SON DAKİKA
SON DEPREMLER

Kayısı Raporu

A- A+ PAYLAŞ

Devlet Planlama Teşkilatı (DPT) Müsteşarlığı koordinatörlüğünde yürütülen Kayısı Pazarlama Araştırmaları Raporu açıklandı.

Malatya Ticaret ve Sanayi Odası Salonu'nda düzenlenen toplantıda Kayısı Raporu, Akdan Danışmanlık Şirketi proje koordinatörü Efrah Ceyhan tarafından açıklandı. Toplantıya ESOB Başkan Vekili Alaaddin Çalışkan, İnönü Üniversitesi'nden Yrd. Doç. Dr. Bayram Murat Asma ile TSO, Milli Eğitim Müdürlüğü ve Tarım İl Müdürlüğü'nden toplam 9 kişi katıldı.

Proje koordinatörü Efrah Ceyhan, AB Hibe Fonları kapsamında Malatya'daki 3 kayısı projesine 200 bin euro kaynak aktarıldığını belirterek kuru kayısı üretiminde Türkiye'nin ilk, İran'ın ikinci, Çin'in üçüncü, Avusturya'nın ise dördüncü sırada bulunduğunu kaydetti.

Açıklanan raporda kayısının güçlü yönleri, "Yüksek kapasitede üretim yapabilmesi, ürün kalitesinin diğer bölgelerde yetişen ürüne göre çok farklı ve daha yüksek olması, kuru madde oranının hem Türkiye ve hem de dünyanın diğer ülkelerinde yetiştirilen kayısılara göre çok yüksek olması, Kayısı pazarında aktif rolün Malatya'da olması, İnönü Üniversitesi'nde Kayısı Araştırma ve Uygulama Merkezi'nin varlığı ve merkezde kayısı ıslah çalışmalarının yapılması, ürünün depolama kolaylığı, ürünün üretimi ve tanıtılması ile ilgili AB ve Tarım Bakanlığı hibelerinden yararlanılması" şeklinde sıralandı.

Kayısını zayıf yönleri ise, "Mevsimlik ürün olması, ilkbahar geç donlarının neden olduğu ürün kayıpları nedeniyle üretimin değişken olması, fiyat istikrarsızlığına yol açması, yanlış ve fazla kükürtleme yapılması, ihracatçı tarafından çiftçiden kükürtlü olarak alınan ürünün insan sağlığı açısından uygun olmayan kimyasal maddelerle yıkanarak kükürt oranının düşürülmesi, ürünün pazarlanması ve tanıtılması çalışmalarının yetersizliği, yerel aktörlerin bu konudaki isteksizliği, Kayısı Birliği'nin ve Ticaret Borsası'nın aktif olmaması, iç rekabetin olması (Alıcıların kendi aralarında gizliden kartel oluşturmaları nedeniyle ürün değerinin altında satılmaktadır. Mali durumu iyi olan üretici ürünü bekletebilmekte, mali durumu iyi olmayan üretici ürününü ucuz satmak zorunda kalmaktadır. Kuru kayısıda iç tüketim miktarı çok düşük, girdi maliyetleri ise oldukça yüksektir), taze kayısı pazarlama çalışmalarının yapılmaması, yeterince depo olmamasından dolayı fazla kükürtleme olması, çeşitlendirilen üretimin hijyenik koşullarda gerçekleşmemesi, çeşitlendirilen ürünün tanıtımının yapılmaması, dış ticaret konusunda kalifiye eleman yetersizliği, diğer illerde yetişen kayısıların ve İran'dan gelen kayısıların Malatya kayısısı diye satılması, paketlemeye tam olarak geçilmemesi, kayısının insan sağlığı açısından faydalarının yeterince bilinmemesi" olarak açıklandı.
=====
Seçilen bölümde "Malatya Ticaret ve" sözleriyle başlayıp "9 kişi katıldı." sözlerine kadar süren kısmı hiç değiştirmeden çıkarın. Kayıtların bu işte hiçbir rolü yoktur.
=====
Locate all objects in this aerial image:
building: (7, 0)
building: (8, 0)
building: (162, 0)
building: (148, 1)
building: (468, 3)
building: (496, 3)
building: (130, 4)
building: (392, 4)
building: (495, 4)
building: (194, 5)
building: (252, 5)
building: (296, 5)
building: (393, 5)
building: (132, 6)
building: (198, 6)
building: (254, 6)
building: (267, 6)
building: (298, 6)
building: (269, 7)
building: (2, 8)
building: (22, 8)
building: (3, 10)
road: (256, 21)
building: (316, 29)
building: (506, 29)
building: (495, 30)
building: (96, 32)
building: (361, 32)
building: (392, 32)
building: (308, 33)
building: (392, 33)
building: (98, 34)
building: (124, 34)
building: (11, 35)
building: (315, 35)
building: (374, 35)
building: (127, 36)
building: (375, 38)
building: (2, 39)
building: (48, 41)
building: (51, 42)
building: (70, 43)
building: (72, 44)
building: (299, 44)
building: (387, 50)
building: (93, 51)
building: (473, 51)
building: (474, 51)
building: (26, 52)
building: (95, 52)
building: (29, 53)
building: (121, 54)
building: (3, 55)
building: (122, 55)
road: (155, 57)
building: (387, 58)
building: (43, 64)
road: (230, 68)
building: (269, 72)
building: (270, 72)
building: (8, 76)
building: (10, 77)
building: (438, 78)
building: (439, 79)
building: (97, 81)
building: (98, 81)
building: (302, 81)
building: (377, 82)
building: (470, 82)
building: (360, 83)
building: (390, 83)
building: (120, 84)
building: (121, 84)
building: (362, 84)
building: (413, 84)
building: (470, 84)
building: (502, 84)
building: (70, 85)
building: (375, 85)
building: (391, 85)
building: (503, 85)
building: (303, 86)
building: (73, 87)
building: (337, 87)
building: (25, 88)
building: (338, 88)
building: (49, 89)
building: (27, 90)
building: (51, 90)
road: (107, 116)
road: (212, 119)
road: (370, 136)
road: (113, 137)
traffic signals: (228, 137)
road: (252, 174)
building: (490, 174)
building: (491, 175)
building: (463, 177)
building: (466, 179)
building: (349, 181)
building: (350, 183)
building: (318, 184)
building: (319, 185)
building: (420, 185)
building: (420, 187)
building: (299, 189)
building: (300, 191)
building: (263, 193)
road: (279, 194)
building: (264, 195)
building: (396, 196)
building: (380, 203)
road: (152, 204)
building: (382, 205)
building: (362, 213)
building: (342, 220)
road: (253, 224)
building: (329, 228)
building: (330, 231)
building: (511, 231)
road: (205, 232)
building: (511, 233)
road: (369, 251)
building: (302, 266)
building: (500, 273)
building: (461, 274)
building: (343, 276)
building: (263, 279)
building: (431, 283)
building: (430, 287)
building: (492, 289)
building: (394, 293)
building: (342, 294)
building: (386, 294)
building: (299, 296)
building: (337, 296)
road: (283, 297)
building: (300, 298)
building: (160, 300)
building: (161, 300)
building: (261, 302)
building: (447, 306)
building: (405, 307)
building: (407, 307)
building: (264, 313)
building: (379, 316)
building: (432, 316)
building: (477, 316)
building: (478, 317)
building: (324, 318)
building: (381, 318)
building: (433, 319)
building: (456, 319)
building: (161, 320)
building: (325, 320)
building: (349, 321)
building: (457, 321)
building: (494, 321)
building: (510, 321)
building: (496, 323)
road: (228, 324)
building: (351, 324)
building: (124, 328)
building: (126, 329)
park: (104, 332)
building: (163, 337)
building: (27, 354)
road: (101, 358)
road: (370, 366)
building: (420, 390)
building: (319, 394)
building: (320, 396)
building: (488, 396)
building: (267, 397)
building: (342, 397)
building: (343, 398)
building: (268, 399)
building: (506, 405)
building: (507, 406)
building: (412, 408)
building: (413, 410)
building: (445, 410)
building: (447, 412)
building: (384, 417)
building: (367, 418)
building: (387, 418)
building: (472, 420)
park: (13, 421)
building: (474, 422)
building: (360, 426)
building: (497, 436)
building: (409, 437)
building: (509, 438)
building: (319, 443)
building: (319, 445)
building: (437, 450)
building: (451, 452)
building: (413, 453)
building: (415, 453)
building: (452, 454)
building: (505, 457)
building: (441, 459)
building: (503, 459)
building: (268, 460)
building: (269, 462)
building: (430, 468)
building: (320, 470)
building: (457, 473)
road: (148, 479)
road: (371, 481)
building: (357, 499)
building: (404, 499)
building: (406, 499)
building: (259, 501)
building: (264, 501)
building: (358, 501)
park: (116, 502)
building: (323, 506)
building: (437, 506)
=====
• [Yanıt]
Malatya Ticaret ve Sanayi Odası Salonu'nda düzenlenen toplantıda Kayısı Raporu, Akdan Danışmanlık Şirketi proje koordinatörü Efrah Ceyhan tarafından açıklandı. Toplantıya ESOB Başkan Vekili Alaaddin Çalışkan, İnönü Üniversitesi'nden Yrd. Doç. Dr. Bayram Murat Asma ile TSO, Milli Eğitim Müdürlüğü ve Tarım İl Müdürlüğü'nden toplam 9 kişi katıldı.